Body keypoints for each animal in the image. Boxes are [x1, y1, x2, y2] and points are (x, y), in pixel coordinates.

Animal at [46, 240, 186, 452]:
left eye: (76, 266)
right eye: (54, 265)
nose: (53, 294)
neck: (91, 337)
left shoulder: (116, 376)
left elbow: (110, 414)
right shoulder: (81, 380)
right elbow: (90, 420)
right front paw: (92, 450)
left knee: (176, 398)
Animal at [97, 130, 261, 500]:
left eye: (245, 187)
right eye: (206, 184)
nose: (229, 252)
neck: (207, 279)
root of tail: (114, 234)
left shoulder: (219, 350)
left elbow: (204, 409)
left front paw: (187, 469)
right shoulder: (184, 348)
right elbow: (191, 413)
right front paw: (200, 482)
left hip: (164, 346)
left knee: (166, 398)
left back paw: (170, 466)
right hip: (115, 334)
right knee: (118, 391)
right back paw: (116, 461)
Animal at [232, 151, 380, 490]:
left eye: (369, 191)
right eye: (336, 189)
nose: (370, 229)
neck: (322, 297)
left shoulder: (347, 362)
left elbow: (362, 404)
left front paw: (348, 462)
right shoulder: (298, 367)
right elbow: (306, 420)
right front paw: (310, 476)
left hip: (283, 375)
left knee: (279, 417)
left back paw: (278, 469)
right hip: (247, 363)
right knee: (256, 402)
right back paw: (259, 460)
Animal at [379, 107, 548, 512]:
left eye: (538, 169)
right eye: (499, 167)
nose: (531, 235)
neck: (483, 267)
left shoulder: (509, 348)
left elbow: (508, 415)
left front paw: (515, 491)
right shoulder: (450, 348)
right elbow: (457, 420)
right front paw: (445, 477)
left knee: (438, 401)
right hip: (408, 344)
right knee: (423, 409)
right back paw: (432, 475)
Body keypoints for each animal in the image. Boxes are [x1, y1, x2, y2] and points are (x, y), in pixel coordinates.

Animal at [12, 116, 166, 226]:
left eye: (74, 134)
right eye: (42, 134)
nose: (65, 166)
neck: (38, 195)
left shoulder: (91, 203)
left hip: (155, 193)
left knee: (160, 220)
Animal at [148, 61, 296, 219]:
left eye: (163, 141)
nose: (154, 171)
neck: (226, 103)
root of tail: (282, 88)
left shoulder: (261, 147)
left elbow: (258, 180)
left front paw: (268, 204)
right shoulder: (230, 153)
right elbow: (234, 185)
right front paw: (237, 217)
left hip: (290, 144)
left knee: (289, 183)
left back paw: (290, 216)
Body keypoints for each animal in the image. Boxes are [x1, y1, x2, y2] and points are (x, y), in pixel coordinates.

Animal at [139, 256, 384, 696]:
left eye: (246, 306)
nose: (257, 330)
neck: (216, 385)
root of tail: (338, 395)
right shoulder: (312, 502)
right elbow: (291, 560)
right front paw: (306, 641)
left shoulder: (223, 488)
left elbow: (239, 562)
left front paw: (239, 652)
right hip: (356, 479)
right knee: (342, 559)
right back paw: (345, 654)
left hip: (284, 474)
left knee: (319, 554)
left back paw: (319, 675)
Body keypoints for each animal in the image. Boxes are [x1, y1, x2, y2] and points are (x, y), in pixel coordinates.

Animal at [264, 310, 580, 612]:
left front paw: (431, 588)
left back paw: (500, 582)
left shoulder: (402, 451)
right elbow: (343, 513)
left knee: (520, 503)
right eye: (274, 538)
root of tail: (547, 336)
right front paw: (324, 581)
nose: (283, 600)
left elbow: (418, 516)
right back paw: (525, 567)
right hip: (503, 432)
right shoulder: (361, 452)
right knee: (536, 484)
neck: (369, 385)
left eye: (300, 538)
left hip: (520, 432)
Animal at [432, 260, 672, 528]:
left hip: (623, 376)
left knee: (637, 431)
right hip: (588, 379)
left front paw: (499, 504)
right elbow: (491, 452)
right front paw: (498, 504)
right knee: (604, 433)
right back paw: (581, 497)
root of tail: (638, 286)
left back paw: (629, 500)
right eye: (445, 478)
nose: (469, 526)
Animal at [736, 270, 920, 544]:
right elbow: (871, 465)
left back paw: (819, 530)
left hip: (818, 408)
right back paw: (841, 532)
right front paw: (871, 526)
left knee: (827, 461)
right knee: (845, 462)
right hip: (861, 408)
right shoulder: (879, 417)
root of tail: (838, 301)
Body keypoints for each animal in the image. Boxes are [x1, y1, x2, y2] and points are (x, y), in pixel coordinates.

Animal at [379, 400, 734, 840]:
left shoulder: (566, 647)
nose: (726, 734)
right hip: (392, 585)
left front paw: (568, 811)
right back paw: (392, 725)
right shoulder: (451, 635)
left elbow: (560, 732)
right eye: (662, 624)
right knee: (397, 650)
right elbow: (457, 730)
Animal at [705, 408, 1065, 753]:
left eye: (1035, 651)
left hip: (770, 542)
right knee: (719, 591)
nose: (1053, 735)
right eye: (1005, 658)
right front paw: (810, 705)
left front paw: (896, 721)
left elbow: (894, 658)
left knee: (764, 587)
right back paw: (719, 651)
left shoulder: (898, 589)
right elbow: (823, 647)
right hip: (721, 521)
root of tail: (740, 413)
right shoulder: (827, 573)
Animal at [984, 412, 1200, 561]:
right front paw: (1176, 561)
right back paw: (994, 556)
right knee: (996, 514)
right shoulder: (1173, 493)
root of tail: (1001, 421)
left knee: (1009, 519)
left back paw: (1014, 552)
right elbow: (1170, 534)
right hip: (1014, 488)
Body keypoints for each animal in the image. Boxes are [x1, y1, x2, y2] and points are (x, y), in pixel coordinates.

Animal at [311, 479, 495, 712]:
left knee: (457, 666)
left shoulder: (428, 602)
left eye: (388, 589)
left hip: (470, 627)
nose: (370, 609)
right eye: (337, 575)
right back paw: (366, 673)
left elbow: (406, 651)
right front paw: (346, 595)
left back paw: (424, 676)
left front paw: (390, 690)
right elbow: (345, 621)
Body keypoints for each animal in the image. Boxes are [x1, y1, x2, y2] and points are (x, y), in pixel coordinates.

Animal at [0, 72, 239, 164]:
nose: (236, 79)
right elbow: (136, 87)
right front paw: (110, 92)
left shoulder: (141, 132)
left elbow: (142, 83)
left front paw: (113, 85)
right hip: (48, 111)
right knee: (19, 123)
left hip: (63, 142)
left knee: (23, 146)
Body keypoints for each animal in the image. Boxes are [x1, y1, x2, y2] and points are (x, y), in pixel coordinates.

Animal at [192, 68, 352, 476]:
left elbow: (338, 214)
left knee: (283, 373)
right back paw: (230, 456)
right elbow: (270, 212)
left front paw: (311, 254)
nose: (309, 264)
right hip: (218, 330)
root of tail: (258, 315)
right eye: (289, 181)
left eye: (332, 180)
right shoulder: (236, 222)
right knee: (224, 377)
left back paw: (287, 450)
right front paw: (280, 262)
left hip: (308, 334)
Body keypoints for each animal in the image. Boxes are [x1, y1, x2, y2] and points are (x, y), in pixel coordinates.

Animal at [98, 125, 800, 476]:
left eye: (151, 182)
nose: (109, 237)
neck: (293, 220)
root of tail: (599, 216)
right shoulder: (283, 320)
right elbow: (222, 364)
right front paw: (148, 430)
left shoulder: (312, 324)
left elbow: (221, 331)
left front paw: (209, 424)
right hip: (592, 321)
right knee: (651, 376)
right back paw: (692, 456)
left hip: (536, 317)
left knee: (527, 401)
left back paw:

WHAT YOU HAVE TO DO:
Repeat exactly the lines of the material from the one with "neck: (293, 220)" through the end, both the first and the last included.

ANSWER FOR THIS EXERCISE:
neck: (293, 220)
root of tail: (599, 216)
right shoulder: (283, 320)
right elbow: (222, 364)
right front paw: (148, 430)
left shoulder: (312, 324)
left elbow: (221, 331)
left front paw: (209, 424)
right hip: (592, 321)
right knee: (651, 376)
right back paw: (692, 456)
left hip: (536, 317)
left knee: (527, 401)
left back paw:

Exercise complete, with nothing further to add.